Sintió un tambor golpeándole el pecho por dentro. Su potencia aumentaba a medida que la evidencia de las consecuencias daba paso al pánico.

La única posibilidad de salir vivo de allí era seguir moviéndose, dictaminó. Minutos antes de verse caminando a oscuras, había podido comprobar que las siluetas de las ruinas colindantes a su casa ya no quedaban demasiado lejos. El desierto se terminaba. Debía intentar alcanzar una de las estructuras de la zona norte como fuese… ¡como fuese! Tal vez, con un poco de suerte, incluso diese con el edificio de los Belicci.

Dispuesto a no rendirse, y sin poder estar seguro de qué dirección tomaba, adelantó un pie, luego otro, mientras profería gritos enronquecidos. Estuvo tentado de quitarse los anteojos para ganar visibilidad, pero de nada le hubiese servido sacrificar la seguridad que le otorgaban en virtud de una visión fugaz. Ese error podría dejarlo ciego en pocos segundos.

Se protegió el rostro con el antebrazo y siguió moviéndose arrastrado por el puro instinto de supervivencia. Un perro salvaje sería capaz de morderse la pata hasta cortarla para librarse del cepo. Un viajero perdido bebería su propia orina para evitar morir deshidratado. Él sobreviviría, vencería… pese al dolor y la fatiga.

La ropa repiqueteaba contra su cuerpo con la contundencia de un martillo. El mundo parecía desintegrarse a su alrededor, y en un momento dado tuvo que taparse las orejas debido al zumbido estentóreo que le golpeaba los tímpanos.

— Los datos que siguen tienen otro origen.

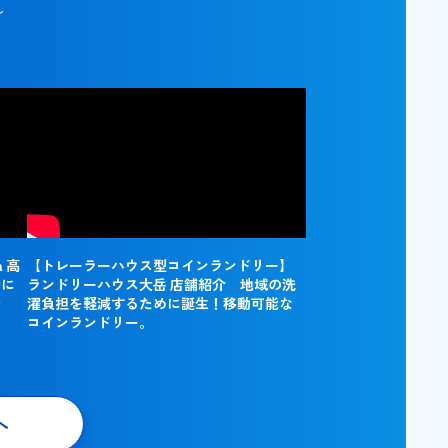
ル
 高
【トレーラーハウス型コインランドリー】
時に
ランドリーハウス大岳 店舗紹介 地域の洗
で
濯負担を軽減するために誕生！移動可能な
コインランドリー。
へ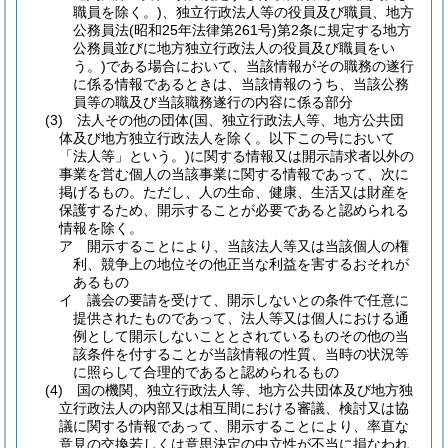
職員を除く。)
、独立行政法人等の役員及び職員、地方
公務員法
(昭和25年法律第261号)
第2条に規定する地方
公務員並びに地方独立行政法人の役員及び職員をい
う。)
である場合において、当該情報がその職務の遂行
に係る情報であるときは、当該情報のうち、当該公務
員等の職及び当該職務遂行の内容に係る部分
(3)
法人その他の団体
(国、独立行政法人等、地方公共団
体及び地方独立行政法人を除く。以下この号において
「法人等」という。)
に関する情報又は開示請求者以外の
事業を営む個人の当該事業に関する情報であって、次に
掲げるもの。
ただし、人の生命、健康、生活又は財産を
保護するため、開示することが必要であると認められる
情報を除く。
ア
開示することにより、当該法人等又は当該個人の権
利、競争上の地位その他正当な利益を害するおそれが
あるもの
イ
議会の要請を受けて、開示しないとの条件で任意に
提供されたものであって、法人等又は個人における通
例として開示しないこととされているものその他の当
該条件を付することが当該情報の性質、当時の状況等
に照らして合理的であると認められるもの
(4)
国の機関、独立行政法人等、地方公共団体及び地方独
立行政法人の内部又は相互間における審議、検討又は協
議に関する情報であって、開示することにより、率直な
意見の交換若しくは意思決定の中立性が不当に損なわれ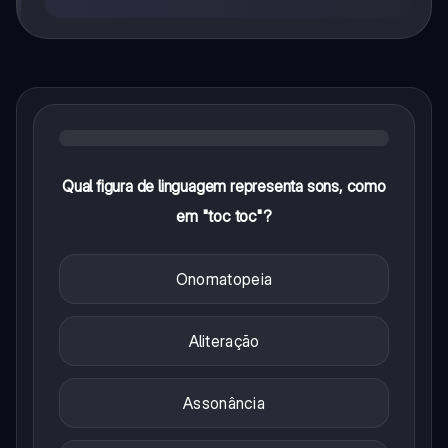
Qual figura de linguagem representa sons, como
em "toc toc"?
Onomatopeia
Aliteração
Assonância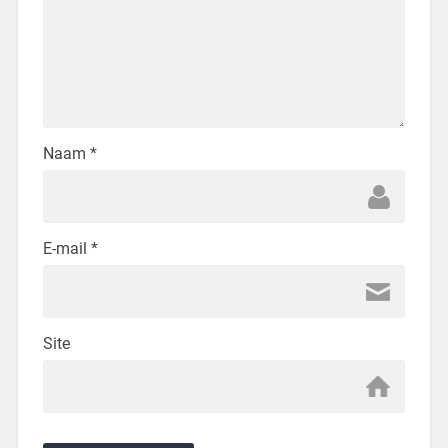
Naam
*
E-mail
*
Site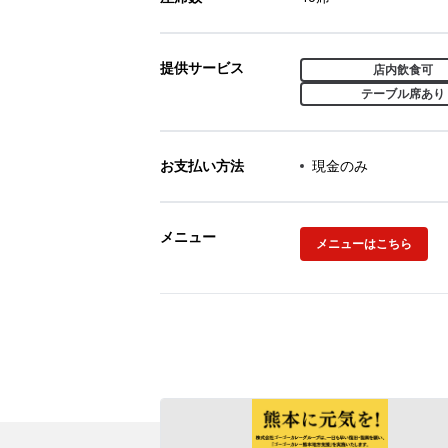
提供サービス
店内飲食可
テーブル席あり
お支払い方法
現金のみ
メニュー
メニューはこちら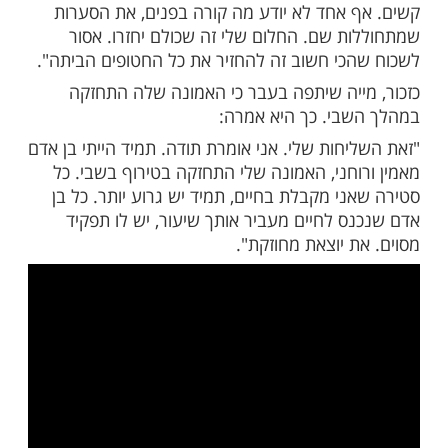
איך אמא מלווה אותי בחופה. זה מה שדמיינתי
פה כי "אני צריכה לטפל בנפש שלי, ורעשי
משפיעים עלי".
ת את החלום על החתונה ברגעים הקשים
נתי שאין לי ברירה וזאת הסיטואציה, דמיינתי
ש עם אמא, איך היא מחבקת ומסרקת אותי
ופה. זה מה שהחזיק אותי שם.
ה מלחמה בין הרצון לקום לבין להישאב למקומות
 אחד לא יודע מה קורה בפנים, את הסערות
ת שם. החלום שלי זה שכולם יחזרו. אסור
כי חשוב זה להחזיר את כל החטופים הביתה".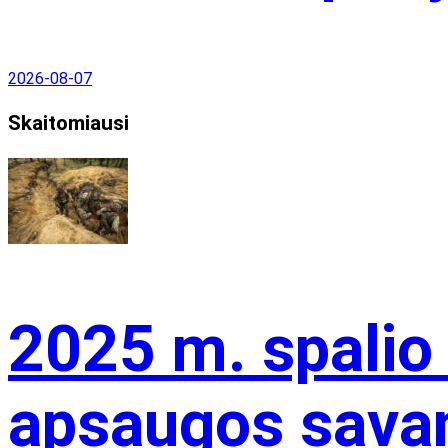
2026-08-07
Skaitomiausi
2025 m. spalio
apsaugos savan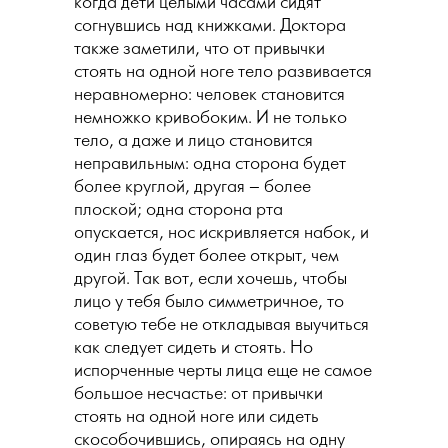
когда дети целыми часами сидят
согнувшись над книжками. Доктора
также заметили, что от привычки
стоять на одной ноге тело развивается
неравномерно: человек становится
немножко кривобоким. И не только
тело, а даже и лицо становится
неправильным: одна сторона будет
более круглой, другая – более
плоской; одна сторона рта
опускается, нос искривляется набок, и
один глаз будет более открыт, чем
другой. Так вот, если хочешь, чтобы
лицо у тебя было симметричное, то
советую тебе не откладывая выучиться
как следует сидеть и стоять. Но
испорченные черты лица еще не самое
большое несчастье: от привычки
стоять на одной ноге или сидеть
скособочившись, опираясь на одну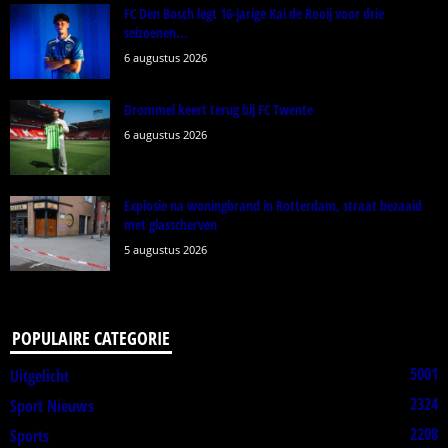
FC Den Bosch legt 16-jarige Kai de Rooij voor drie
seizoenen...
6 augustus 2026
Drommel keert terug bij FC Twente
6 augustus 2026
Explosie na woningbrand in Rotterdam, straat bezaaid
met glasscherven
5 augustus 2026
POPULAIRE CATEGORIE
5001
Uitgelicht
2324
Sport Nieuws
2208
Sports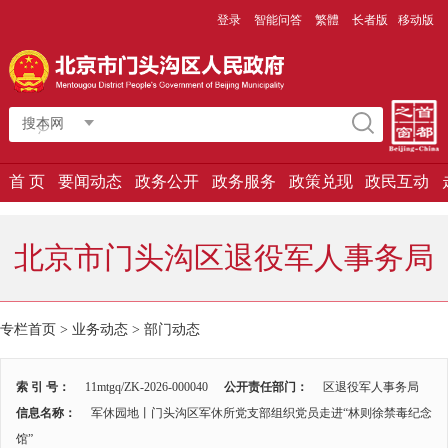
登录
智能问答
繁體
长者版
移动版
搜本网
首 页
要闻动态
政务公开
政务服务
政策兑现
政民互动
北京市门头沟区退役军人事务局
专栏首页
>
业务动态
>
部门动态
索 引 号：
11mtgq/ZK-2026-000040
公开责任部门：
区退役军人事务局
信息名称：
军休园地丨门头沟区军休所党支部组织党员走进“林则徐禁毒纪念
馆”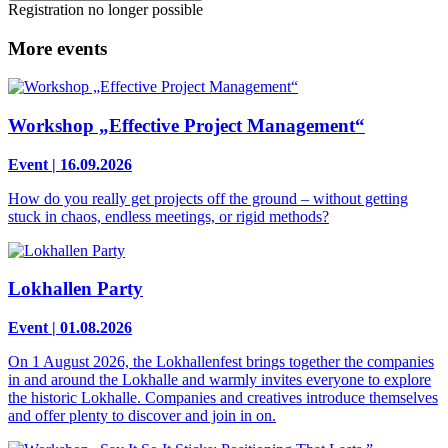
Registration no longer possible
More events
Workshop „Effective Project Management“
Event | 16.09.2026
How do you really get projects off the ground – without getting
stuck in chaos, endless meetings, or rigid methods?
Lokhallen Party
Event | 01.08.2026
On 1 August 2026, the Lokhallenfest brings together the companies
in and around the Lokhalle and warmly invites everyone to explore
the historic Lokhalle. Companies and creatives introduce themselves
and offer plenty to discover and join in on.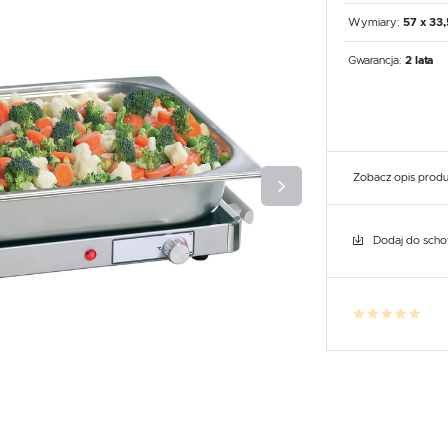
UX
WHIRLPOOL
YATO GASTRO
PROFESSIONAL
Wymiary:
57 x 33,
Gwarancja:
2 lata
Zobacz opis prod
Dodaj do sch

Pero él lo intentaba… lo intentaba…

En el transcurso de su lucha la situación sólo fue a peor: decidida a no dejarlo progresar, la tormenta se embraveció más y le sepultó las piernas casi medio metro bajo la arena. Cada pie que conseguía desenterrar volvía a hundirse.

¡Aguanta!, le chillaba su espíritu de superación.

Al borde de sus fuerzas, sus movimientos se tornaron imprecisos y engorrosos, como si se ahogara en un estanque profundo y la carencia de aire en los pulmones le hiciese dar sus últimos impulsos de manera ralentizada.

Se dejó caer de rodillas, desfallecido, y alzó la cabeza para mirar al frente. Una enorme mancha oscura se materializó delante. Pensó que era el fin de la vida, el túnel hacia el más allá. Que aquel día estaba maldito y que por mucho que hubiese luchado por volver a casa, en el momento en que salió de ella por la mañana había sentenciado su destino. Se había condenado a sí mismo…

El cuerpo le pesaba. La ropa se adhería a su piel y lo mortificaba. Ya poco importaba si usaba los ojos una última vez. Se quitó los binóculos que tanto lo molestaban, pero la mancha ante él no se diluyó; al contrario, se hizo extremadamente intensa.

Demasiado intensa… y estática, como si quebrantara las normas de la física. Algo no encajaba en medio de ese torbellino de furia desatada.

—Imposible… —exclamó con voz rota, con la garganta inflamada y llena de tierra.

Alargó el brazo, falto de todo menos de voluntad, y entonces, a tan sólo unos centímetros de él, palpó algo duro y rugoso. Extendió la otra mano con urgencia y encontró lo mismo: estabilidad, consistencia.

¡Era una pared! ¡Un edificio!

Pegó un costado de la cara contra el muro. Estaba frío. De pronto sintió un consuelo indescriptible y una carcajada de desahogo se perdió entre la violencia de la tormenta. Haciendo acopio de sus últimas energías, cerró los párpados con fuerza y se irguió. Muy poco a poco, fue resiguiendo el contorno de la fachada. La arena le castigaba la espalda con latigazos despiadados. Pero no le importó, casi ni los sentía, concentrado en no perder la sólida esencia de su salvación.